ARD-Doku: Wie sicher ist unser Stromnetz bei Angriffen?
Die neue ARD-Dokumentation "Blackout – Wie sicher ist unser Stromnetz?" beleuchtet die Risiken und Schwachstellen eines großflächigen Stromausfalls. Sie thematisiert auch den Blackout in Berlin im Januar 2026, der durch Brandstiftung verursacht wurde.

Die ARD-Dokumentation "ARD Story: Blackout – Wie sicher ist unser Stromnetz?" untersucht die Anfälligkeit des deutschen Stromnetzes für Angriffe und Katastrophenfälle. Der Film begleitet Marko Rösseler bei der Recherche zu den möglichen Folgen eines großflächigen Stromausfalls für Haushalte, Wirtschaft und kritische Infrastrukturen.
Ein zentraler Punkt der Dokumentation ist ein Vorfall im sülichen Berlin im Januar 2026, bei dem ein Brandanschlag auf das Stromnetz 45.000 Haushalte für mehrere Tage ohne Strom ließ. Ein derart langanhaltender Blackout hatte Berlin seit Kriegsende nicht mehr erlebt. Während der Ausfälle herrschten Minustemperaturen, viele Bewohner mussten in Notunterkünften untergebracht werden.

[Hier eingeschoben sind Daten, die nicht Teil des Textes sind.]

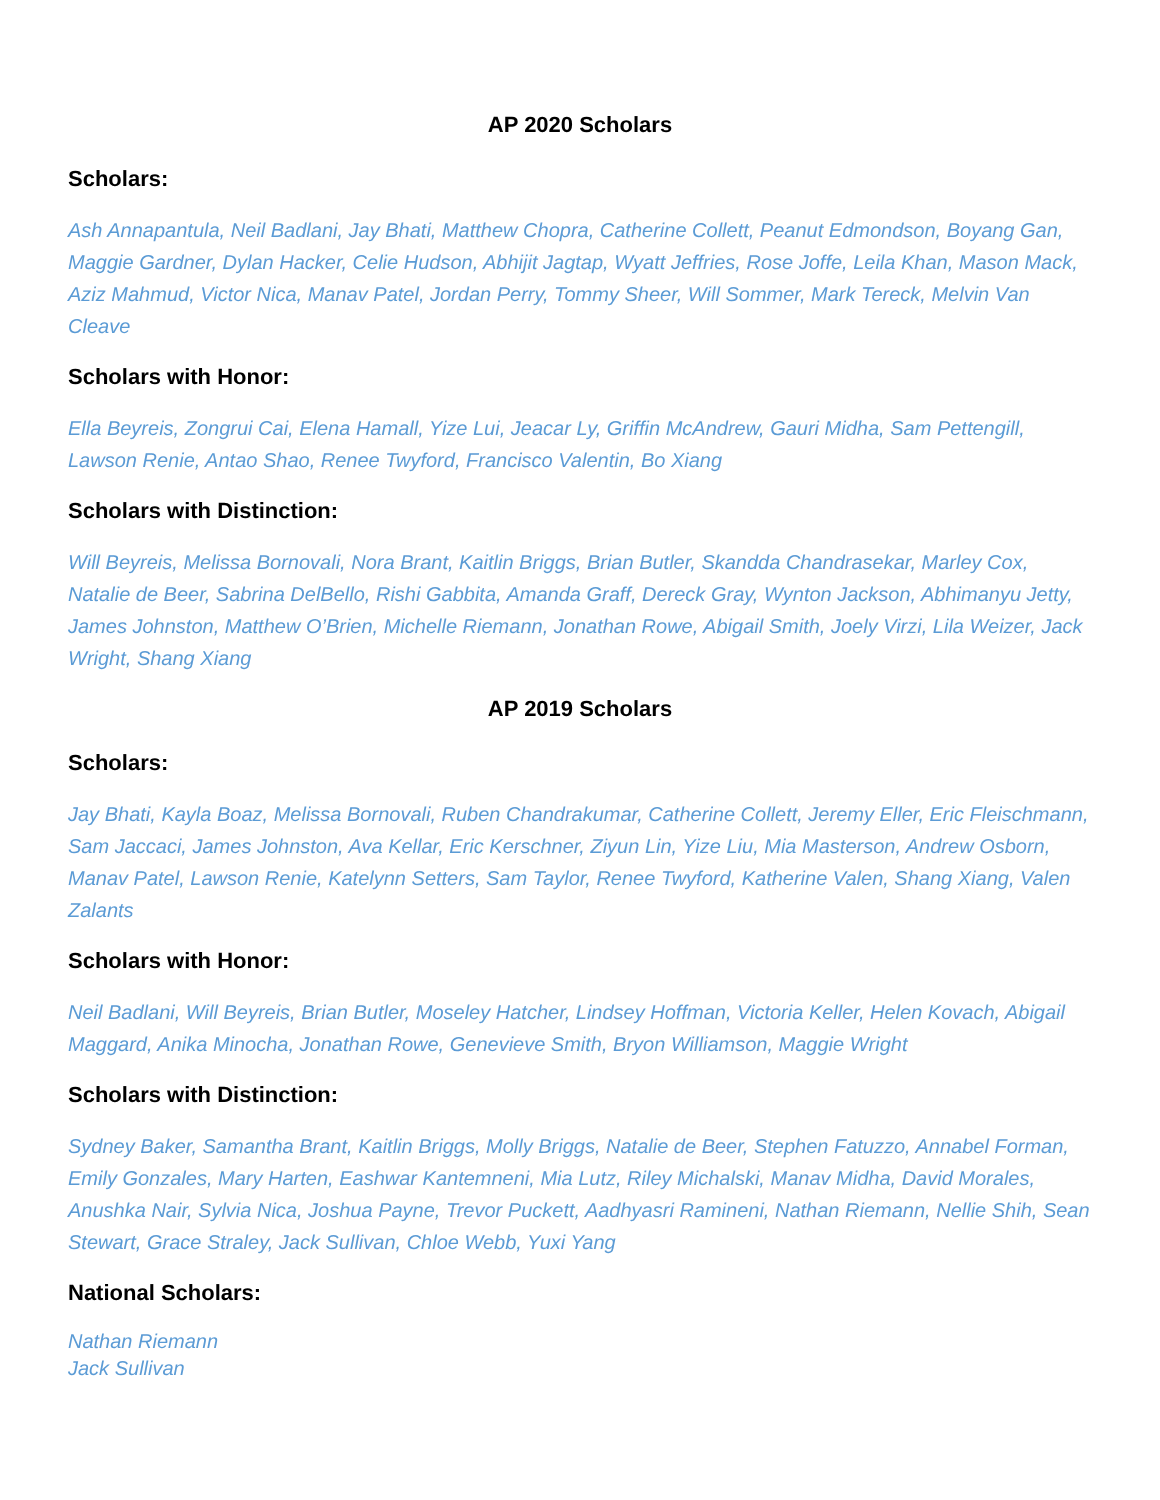AP 2020 Scholars
Scholars:
Ash Annapantula, Neil Badlani, Jay Bhati, Matthew Chopra, Catherine Collett, Peanut Edmondson, Boyang Gan, Maggie Gardner, Dylan Hacker, Celie Hudson, Abhijit Jagtap, Wyatt Jeffries, Rose Joffe, Leila Khan, Mason Mack, Aziz Mahmud, Victor Nica, Manav Patel, Jordan Perry, Tommy Sheer, Will Sommer, Mark Tereck, Melvin Van Cleave
Scholars with Honor:
Ella Beyreis, Zongrui Cai, Elena Hamall, Yize Lui, Jeacar Ly, Griffin McAndrew, Gauri Midha, Sam Pettengill, Lawson Renie, Antao Shao, Renee Twyford, Francisco Valentin, Bo Xiang
Scholars with Distinction:
Will Beyreis, Melissa Bornovali, Nora Brant, Kaitlin Briggs, Brian Butler, Skandda Chandrasekar, Marley Cox, Natalie de Beer, Sabrina DelBello, Rishi Gabbita, Amanda Graff, Dereck Gray, Wynton Jackson, Abhimanyu Jetty, James Johnston, Matthew O’Brien, Michelle Riemann, Jonathan Rowe, Abigail Smith, Joely Virzi, Lila Weizer, Jack Wright, Shang Xiang
AP 2019 Scholars
Scholars:
Jay Bhati, Kayla Boaz, Melissa Bornovali, Ruben Chandrakumar, Catherine Collett, Jeremy Eller, Eric Fleischmann, Sam Jaccaci, James Johnston, Ava Kellar, Eric Kerschner, Ziyun Lin, Yize Liu, Mia Masterson, Andrew Osborn, Manav Patel, Lawson Renie, Katelynn Setters, Sam Taylor, Renee Twyford, Katherine Valen, Shang Xiang, Valen Zalants
Scholars with Honor:
Neil Badlani, Will Beyreis, Brian Butler, Moseley Hatcher, Lindsey Hoffman, Victoria Keller, Helen Kovach, Abigail Maggard, Anika Minocha, Jonathan Rowe, Genevieve Smith, Bryon Williamson, Maggie Wright
Scholars with Distinction:
Sydney Baker, Samantha Brant, Kaitlin Briggs, Molly Briggs, Natalie de Beer, Stephen Fatuzzo, Annabel Forman, Emily Gonzales, Mary Harten, Eashwar Kantemneni, Mia Lutz, Riley Michalski, Manav Midha, David Morales, Anushka Nair, Sylvia Nica, Joshua Payne, Trevor Puckett, Aadhyasri Ramineni, Nathan Riemann, Nellie Shih, Sean Stewart, Grace Straley, Jack Sullivan, Chloe Webb, Yuxi Yang
National Scholars:
Nathan Riemann
Jack Sullivan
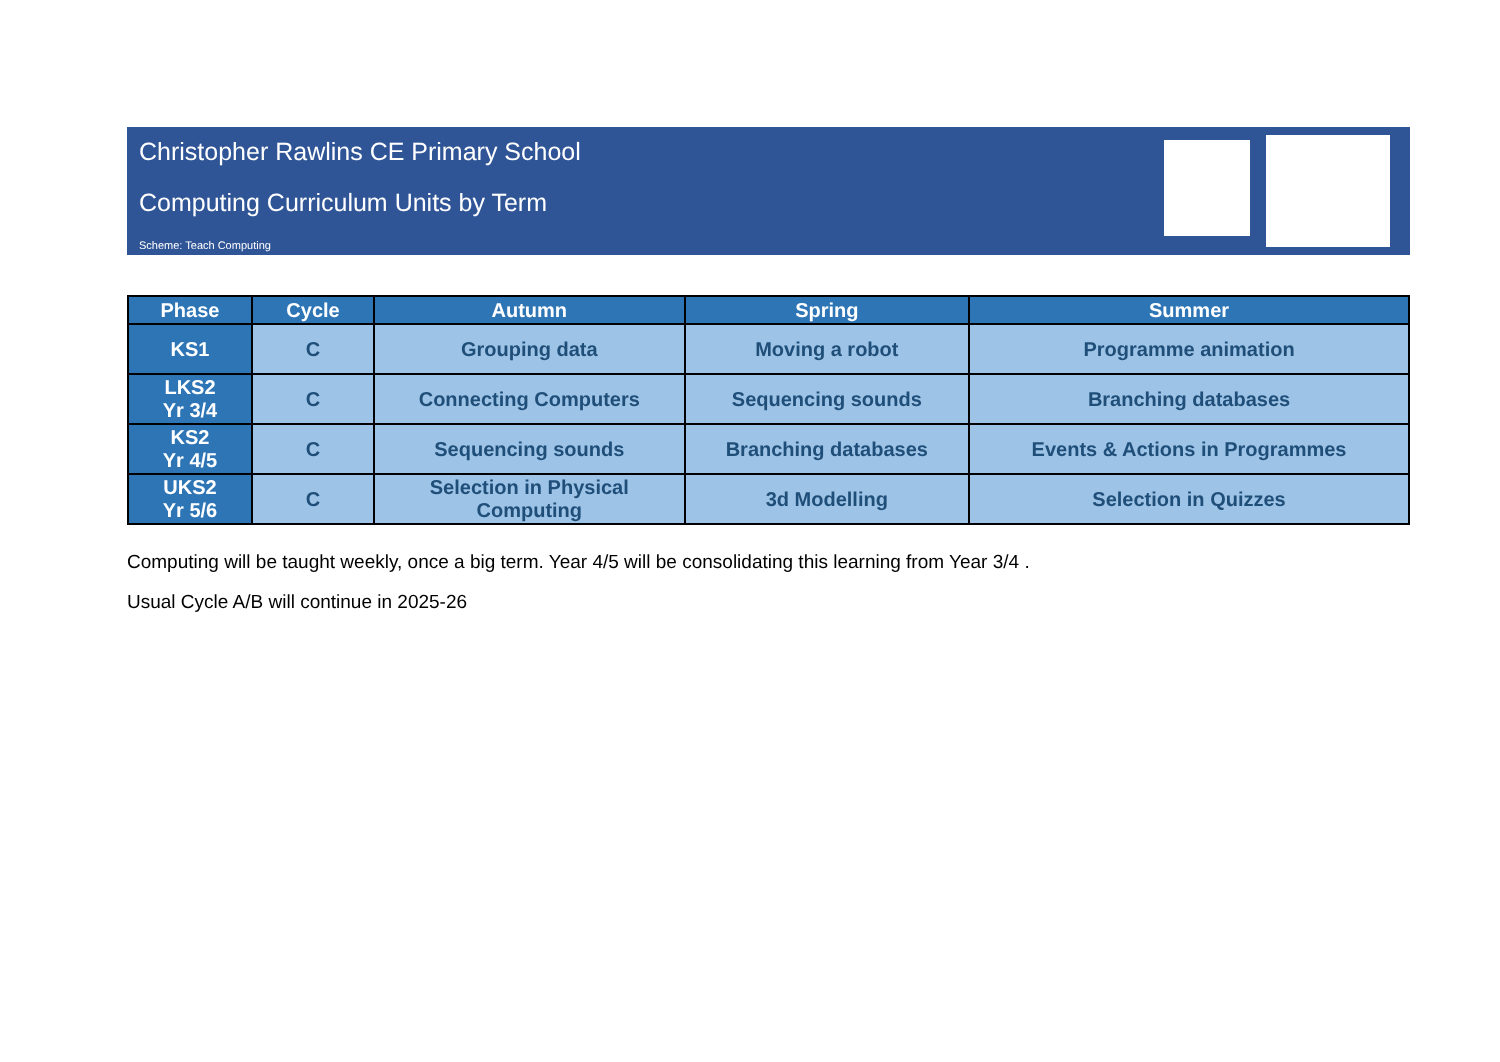Christopher Rawlins CE Primary School
Computing Curriculum Units by Term
Scheme: Teach Computing
| Phase | Cycle | Autumn | Spring | Summer |
| --- | --- | --- | --- | --- |
| KS1 | C | Grouping data | Moving a robot | Programme animation |
| LKS2 Yr 3/4 | C | Connecting Computers | Sequencing sounds | Branching databases |
| KS2 Yr 4/5 | C | Sequencing sounds | Branching databases | Events & Actions in Programmes |
| UKS2 Yr 5/6 | C | Selection in Physical Computing | 3d Modelling | Selection in Quizzes |
Computing will be taught weekly, once a big term. Year 4/5 will be consolidating this learning from Year 3/4 .
Usual Cycle A/B will continue in 2025-26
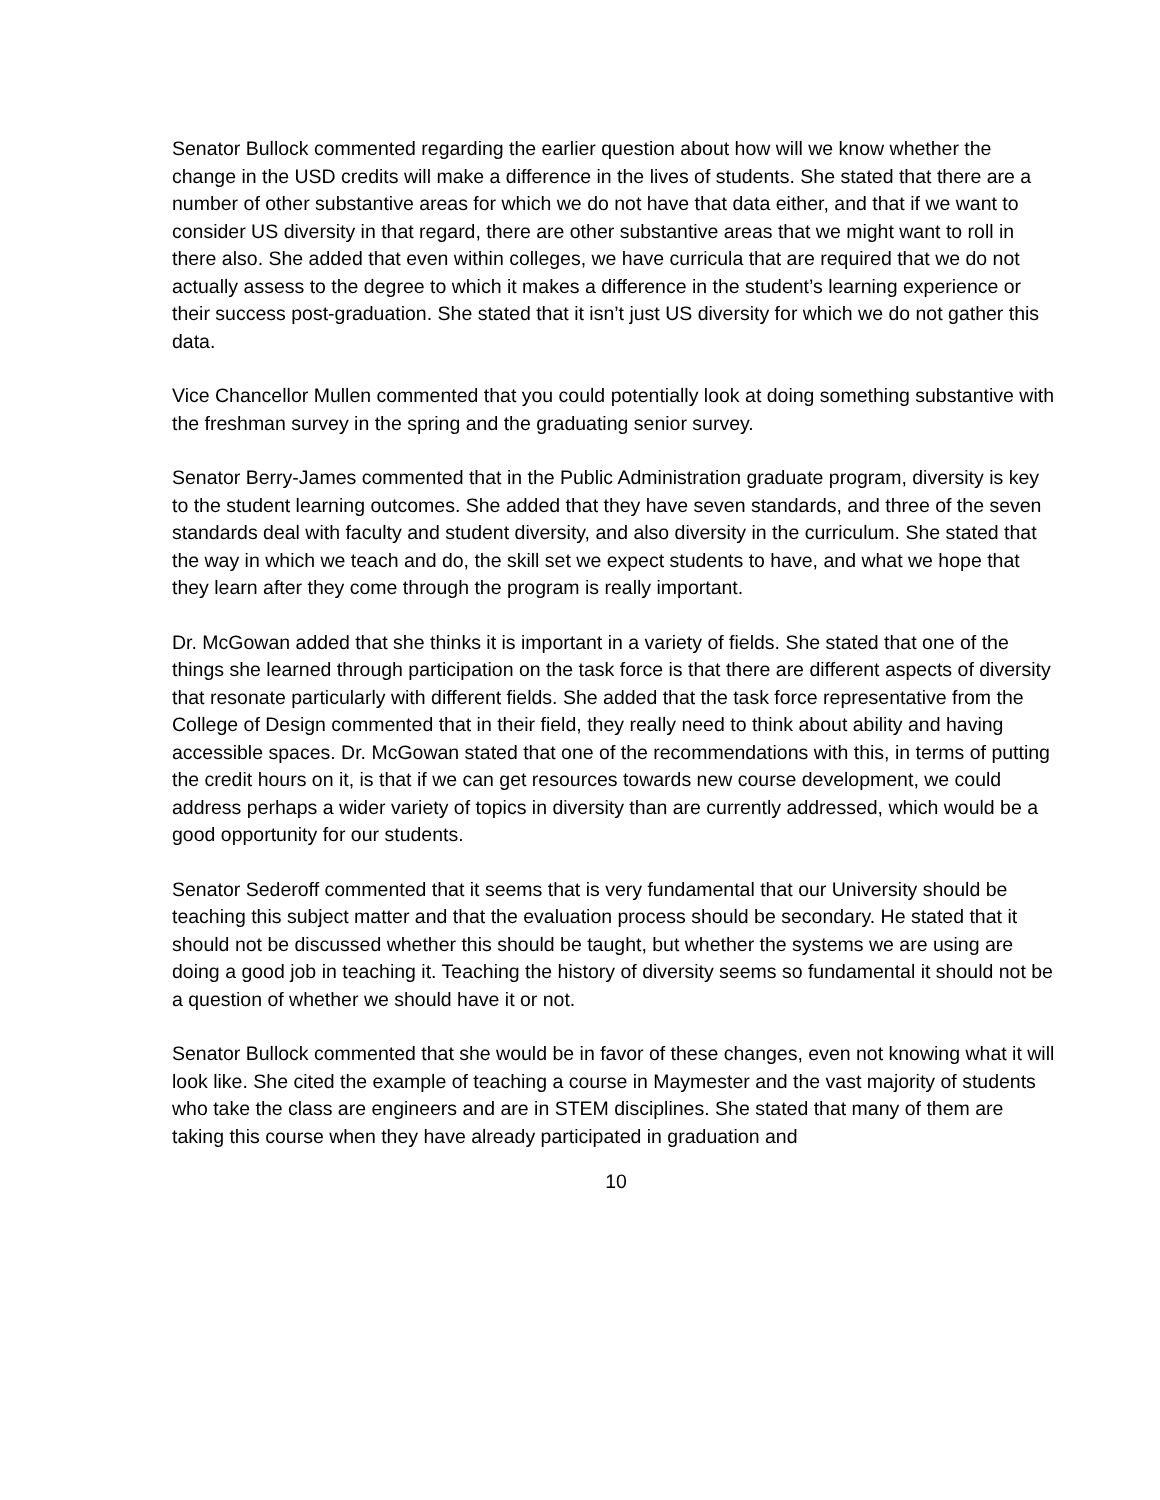Senator Bullock commented regarding the earlier question about how will we know whether the change in the USD credits will make a difference in the lives of students. She stated that there are a number of other substantive areas for which we do not have that data either, and that if we want to consider US diversity in that regard, there are other substantive areas that we might want to roll in there also. She added that even within colleges, we have curricula that are required that we do not actually assess to the degree to which it makes a difference in the student’s learning experience or their success post-graduation. She stated that it isn’t just US diversity for which we do not gather this data.
Vice Chancellor Mullen commented that you could potentially look at doing something substantive with the freshman survey in the spring and the graduating senior survey.
Senator Berry-James commented that in the Public Administration graduate program, diversity is key to the student learning outcomes. She added that they have seven standards, and three of the seven standards deal with faculty and student diversity, and also diversity in the curriculum. She stated that the way in which we teach and do, the skill set we expect students to have, and what we hope that they learn after they come through the program is really important.
Dr. McGowan added that she thinks it is important in a variety of fields. She stated that one of the things she learned through participation on the task force is that there are different aspects of diversity that resonate particularly with different fields. She added that the task force representative from the College of Design commented that in their field, they really need to think about ability and having accessible spaces. Dr. McGowan stated that one of the recommendations with this, in terms of putting the credit hours on it, is that if we can get resources towards new course development, we could address perhaps a wider variety of topics in diversity than are currently addressed, which would be a good opportunity for our students.
Senator Sederoff commented that it seems that is very fundamental that our University should be teaching this subject matter and that the evaluation process should be secondary. He stated that it should not be discussed whether this should be taught, but whether the systems we are using are doing a good job in teaching it. Teaching the history of diversity seems so fundamental it should not be a question of whether we should have it or not.
Senator Bullock commented that she would be in favor of these changes, even not knowing what it will look like. She cited the example of teaching a course in Maymester and the vast majority of students who take the class are engineers and are in STEM disciplines. She stated that many of them are taking this course when they have already participated in graduation and
10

Auch der öffentliche Nahverkehr und Kommunikationsnetze waren betroffen und brachen teilweise zusammen.
Die Doku hebt die Komplexität und die Schwachstellen des deutschen Stromnetzes hervor. Dieses besteht aus rund 38.000 Kilometern Hochspannungsleitungen und über einer Million Kilometern weiterer Leitungen. Ein umfassender Schutz dieses Netzes rund um die Uhr vor potenziellen Angriffen sei nicht leistbar, heißt es in dem Beitrag.
Als Lösung wird die Erhöhung von Redundanzen im Netz genannt, damit bei einem Ausfall alternative Systeme übernehmen können. Die Dokumentation beleuchtet auch die weitreichenden gesellschaftlichen Auswirkungen eines Blackouts. Dazu gehören der Ausfall von Geldautomaten, Ampeln und Aufzügen. Kritische Kühlketten im Handel und Gesundheitswesen wären gefährdet, und selbst automatisierte landwirtschaftliche Prozesse könnten gestört werden. Besondere Sorge bereitet die Situation in Krankenhäusern, deren lebenswichtige Funktionen von einer zuverlässigen Stromversorgung abhängen.
Die "ARD Story" von Marko Rösseler (WDR) zielt darauf ab, die tatsächliche Sicherheit des deutschen Stromnetzes zu bewerten und Erörterungen über die Prävention künftiger Angriffe, den Schutz von Bürgern und Wirtschaft sowie die Aufrechterhaltung des öffentlichen Vertrauens in Staat und Institutionen anzustellen.